EuGH: Herr Schrems kann wegen eigener Ansprüche in Österreich gegen Facebook klagen

Hingegen kann er nicht als Zessionar von Ansprüchen anderer Verbraucher den Verbrauchergerichtsstand in Anspruch nehmen, um die abgetretenen Ansprüche geltend zu machen.

Würfel, auf denen News steht
Foto: Claudia Paulussen/AdobeStock

Herr Maximilian Schrems, der in Österreich wohnt, hat vor den österreichischen Gerichten Klage gegen  Facebook  Ireland  (im  Folgenden:  Facebook)  erhoben. Er wirft  Facebook zahlreiche Verstöße gegen datenschutzrechtliche Regelungen im Zusammenhang mit seinem privaten Facebook-Konto und den Konten von sieben weiteren Nutzern  vor, die ihm ihre Ansprüche zwecks Klageerhebung abgetreten haben. Bei den anderen Nutzern soll es sich ebenfalls um Verbraucher handeln, die in Österreich, Deutschland und Indien wohnen. Herr Schrems begehrt von den österreichischen Gerichten insbesondere die Feststellung der Unwirksamkeit bestimmter Vertragsklauseln sowie die Verurteilung von Facebook zur Unterlassung der Verwendung der streitgegenständlichen Daten zu eigenen Zwecken bzw. zu Zwecken Dritter sowie zur Leistung von Schadenersatz.

Aufgabenstellung:
A) Zitieren Sie aus dem Artikel zur Klage von Herrn Schrems die Passage von „EuGH: Herr Schrems“ bis einschließlich „geltend zu machen.“.
B) Bitte schreiben Sie den Artikel zur Klage von Herrn Schrems gegen Facebook im Anschluss an seinen letzten Satz weiter.

Extrahierte Daten:
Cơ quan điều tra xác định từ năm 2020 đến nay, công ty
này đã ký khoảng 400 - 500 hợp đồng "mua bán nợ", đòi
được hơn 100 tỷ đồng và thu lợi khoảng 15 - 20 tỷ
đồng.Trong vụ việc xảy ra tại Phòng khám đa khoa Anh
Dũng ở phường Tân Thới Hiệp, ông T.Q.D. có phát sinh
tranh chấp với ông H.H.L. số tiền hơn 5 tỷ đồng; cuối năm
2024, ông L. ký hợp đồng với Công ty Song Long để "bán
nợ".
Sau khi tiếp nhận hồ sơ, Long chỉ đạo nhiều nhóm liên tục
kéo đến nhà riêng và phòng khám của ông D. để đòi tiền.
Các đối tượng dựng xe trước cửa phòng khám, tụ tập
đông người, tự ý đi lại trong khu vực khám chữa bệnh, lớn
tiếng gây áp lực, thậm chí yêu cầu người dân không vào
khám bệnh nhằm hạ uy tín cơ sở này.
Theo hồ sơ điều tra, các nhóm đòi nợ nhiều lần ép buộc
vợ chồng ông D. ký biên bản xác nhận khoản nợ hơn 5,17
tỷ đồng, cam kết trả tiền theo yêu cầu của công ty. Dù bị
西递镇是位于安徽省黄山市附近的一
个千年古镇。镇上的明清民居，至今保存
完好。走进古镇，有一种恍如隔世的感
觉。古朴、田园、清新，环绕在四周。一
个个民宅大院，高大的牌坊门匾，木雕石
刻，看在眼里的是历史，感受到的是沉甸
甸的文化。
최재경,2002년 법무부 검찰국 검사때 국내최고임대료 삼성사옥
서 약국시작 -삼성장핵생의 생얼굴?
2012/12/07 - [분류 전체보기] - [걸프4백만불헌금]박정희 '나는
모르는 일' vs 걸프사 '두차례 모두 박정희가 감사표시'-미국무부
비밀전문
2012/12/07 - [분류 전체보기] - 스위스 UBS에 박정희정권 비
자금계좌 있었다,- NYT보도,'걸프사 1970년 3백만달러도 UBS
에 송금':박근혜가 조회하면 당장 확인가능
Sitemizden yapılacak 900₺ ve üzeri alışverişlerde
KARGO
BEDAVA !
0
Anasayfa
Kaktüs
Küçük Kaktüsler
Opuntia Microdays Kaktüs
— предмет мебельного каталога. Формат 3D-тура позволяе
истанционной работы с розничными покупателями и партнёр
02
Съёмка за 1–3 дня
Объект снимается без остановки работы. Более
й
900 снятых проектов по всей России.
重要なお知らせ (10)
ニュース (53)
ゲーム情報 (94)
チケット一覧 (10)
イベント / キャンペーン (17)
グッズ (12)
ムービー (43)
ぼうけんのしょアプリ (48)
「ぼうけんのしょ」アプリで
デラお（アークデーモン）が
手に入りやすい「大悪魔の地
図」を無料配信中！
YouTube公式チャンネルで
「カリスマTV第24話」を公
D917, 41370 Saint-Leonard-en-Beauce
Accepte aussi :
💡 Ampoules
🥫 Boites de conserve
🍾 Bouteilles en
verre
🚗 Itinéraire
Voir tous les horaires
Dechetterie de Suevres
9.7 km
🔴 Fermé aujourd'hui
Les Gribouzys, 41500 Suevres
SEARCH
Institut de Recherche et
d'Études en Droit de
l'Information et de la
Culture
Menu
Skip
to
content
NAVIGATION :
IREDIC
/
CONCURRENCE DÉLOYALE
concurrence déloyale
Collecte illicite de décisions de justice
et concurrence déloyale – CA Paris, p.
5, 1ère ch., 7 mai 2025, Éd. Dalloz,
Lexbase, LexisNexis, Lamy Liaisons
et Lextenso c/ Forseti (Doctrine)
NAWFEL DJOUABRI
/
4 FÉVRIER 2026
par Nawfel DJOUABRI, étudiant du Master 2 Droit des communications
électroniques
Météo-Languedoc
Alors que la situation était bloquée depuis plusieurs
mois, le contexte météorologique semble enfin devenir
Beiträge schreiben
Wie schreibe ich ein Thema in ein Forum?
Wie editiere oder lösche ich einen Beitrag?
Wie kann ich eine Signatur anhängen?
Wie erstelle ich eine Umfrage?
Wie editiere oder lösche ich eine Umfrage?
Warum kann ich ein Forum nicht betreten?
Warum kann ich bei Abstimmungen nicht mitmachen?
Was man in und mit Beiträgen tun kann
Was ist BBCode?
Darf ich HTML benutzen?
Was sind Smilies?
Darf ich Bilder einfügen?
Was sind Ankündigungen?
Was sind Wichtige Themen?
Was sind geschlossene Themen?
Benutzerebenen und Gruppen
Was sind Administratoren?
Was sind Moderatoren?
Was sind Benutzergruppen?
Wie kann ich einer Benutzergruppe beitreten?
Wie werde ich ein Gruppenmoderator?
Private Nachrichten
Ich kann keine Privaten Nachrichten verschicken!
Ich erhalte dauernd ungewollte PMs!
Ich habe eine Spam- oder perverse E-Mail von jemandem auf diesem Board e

Lösungen je Aufgabe:
A)
EuGH: Herr Schrems kann wegen eigener Ansprüche in Österreich gegen Facebook klagen

Hingegen kann er nicht als Zessionar von Ansprüchen anderer Verbraucher den Verbrauchergerichtsstand in Anspruch nehmen, um die abgetretenen Ansprüche geltend zu machen.

B)
Facebook bestreitet die internationale Zuständigkeit der österreichischen Gerichte. Ihrer Ansicht nach kann Herr Schrems nicht die unionsrechtliche Regel in Anspruch nehmen, die es Verbrauchern erlaubt, einen ausländischen Vertragspartner vor den Gerichten ihres Wohnsitzes zu verklagen (im Folgenden: Verbrauchergerichtsstand). Da Herr Schrems nämlich Faceboook auch beruflich nutze (insbesondere mittels einer der Information über sein Vorgehen gegen Facebook gewidmeten Facebook-Seite4), könne er nicht als Verbraucher angesehen werden. Auf die abgetretenen   Ansprüche   sei  der Verbrauchergerichtsstand  nicht  anwendbar,   da  er  nicht übertragbar sei.

Vor  diesem  Hintergrund  ersucht  der  Oberste  Gerichtshof  (Österreich)  den  Gerichtshof  um Klarstellung der Voraussetzungen für die Geltendmachung des Verbrauchergerichtsstands.

Mit seinem heutigen Urteil antwortet der Gerichtshof, dass der Nutzer eines privaten Facebook- Kontos die Verbrauchereigenschaft nicht verliert, wenn er Bücher publiziert, Vorträge hält, Websites betreibt, Spenden sammelt und sich die Ansprüche zahlreicher Verbraucher abtreten lässt, um sie gerichtlich geltend zu machen.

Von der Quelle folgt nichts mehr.